Jordan’s supporting cast for his six NBA Finals teams yielded an average impact of +4.3 points per 100 possessions. (This is much higher than what I found, in part because Paine only weighted with minutes played during the playoffs through the Conference Finals.) LeBron’s, meanwhile, came in at +2.1. Because Paine’s statistical plus-minus model considered Shaq to be the Lakers’ best player during their first three Finals appearances, I wasn’t able to fully calculate Kobe’s, but just looking at 2004 and 2008–2010, Kobe’s supporting casts averaged a net impact of +4.1.

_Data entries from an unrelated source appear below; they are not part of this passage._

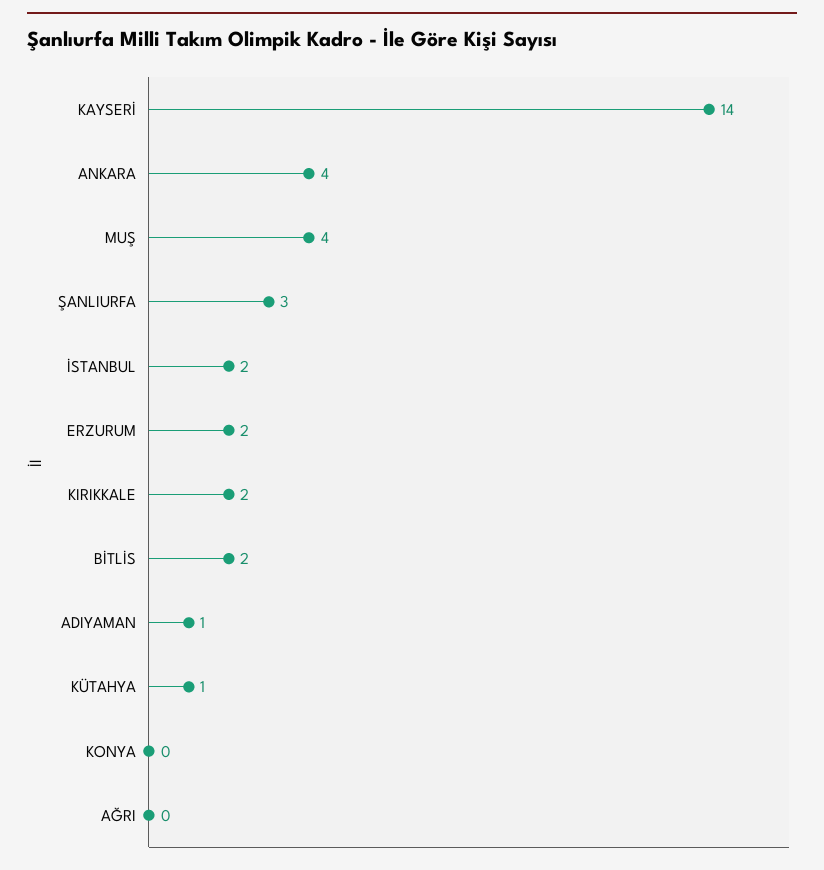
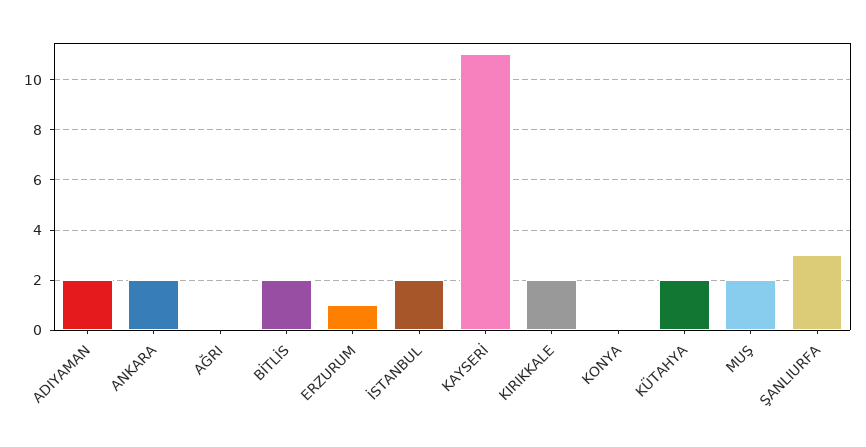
KAYSERİ: 14 -> 11
ANKARA: 4 -> 2
MUŞ: 4 -> 2
ERZURUM: 2 -> 1
ADIYAMAN: 1 -> 2
KÜTAHYA: 1 -> 2

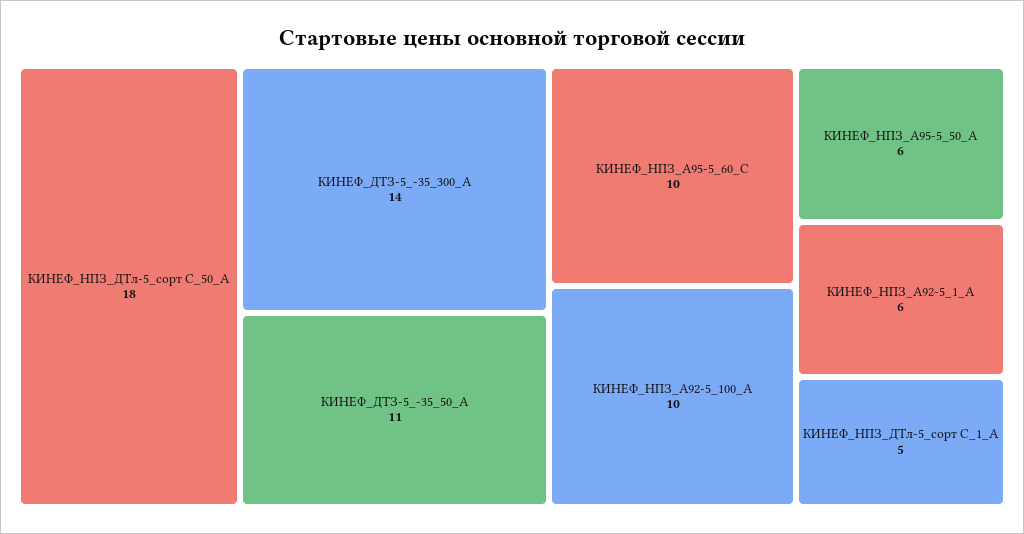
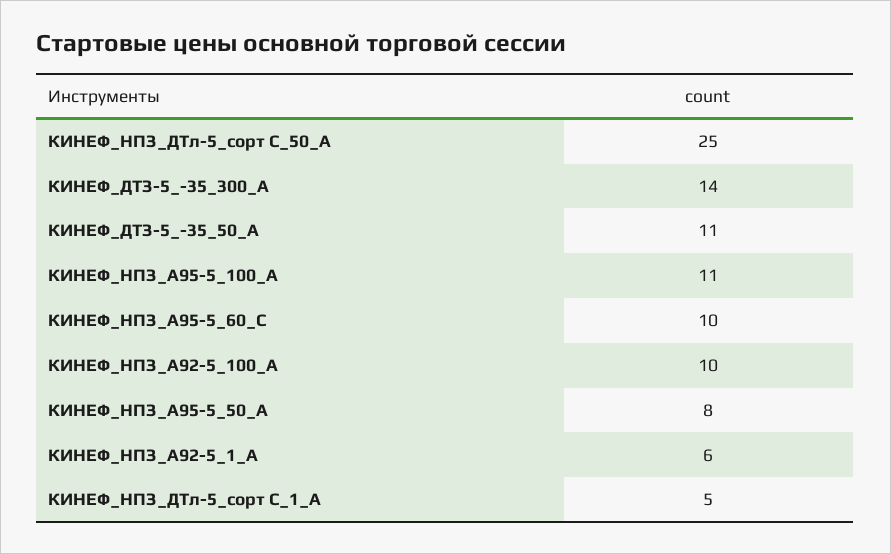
КИНЕФ_НПЗ_ДТл-5_сорт С_50_А: 18 -> 25
КИНЕФ_НПЗ_А95-5_50_А: 6 -> 8
КИНЕФ_НПЗ_А95-5_100_А: none -> 11

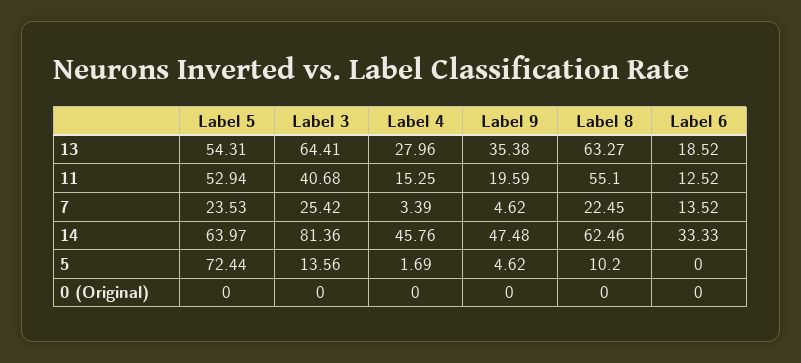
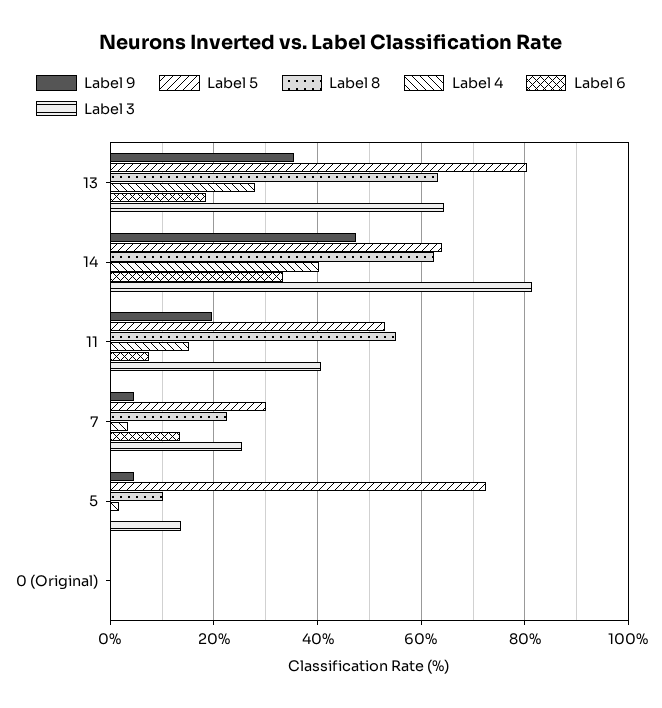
Label 5, 13: 54.31 -> 80
Label 6, 11: 12.52 -> 8
Label 5, 7: 23.53 -> 30
Label 4, 14: 45.76 -> 40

Again, this it not to argue that LeBron is better than either Bryant or Jordan. But even given the chicken-egg nature of box score-based metrics, the numbers scream pretty loudly that LeBron has been more productive than either Kobe or MJ, and has done so with significantly less help from his supporting cast. As such, anyone seeking to end the G.O.A.T. argument at “RINGZ” at least would be wise to consider how LeBron might’ve fared had he entered those four other Finals with more firepower at his side.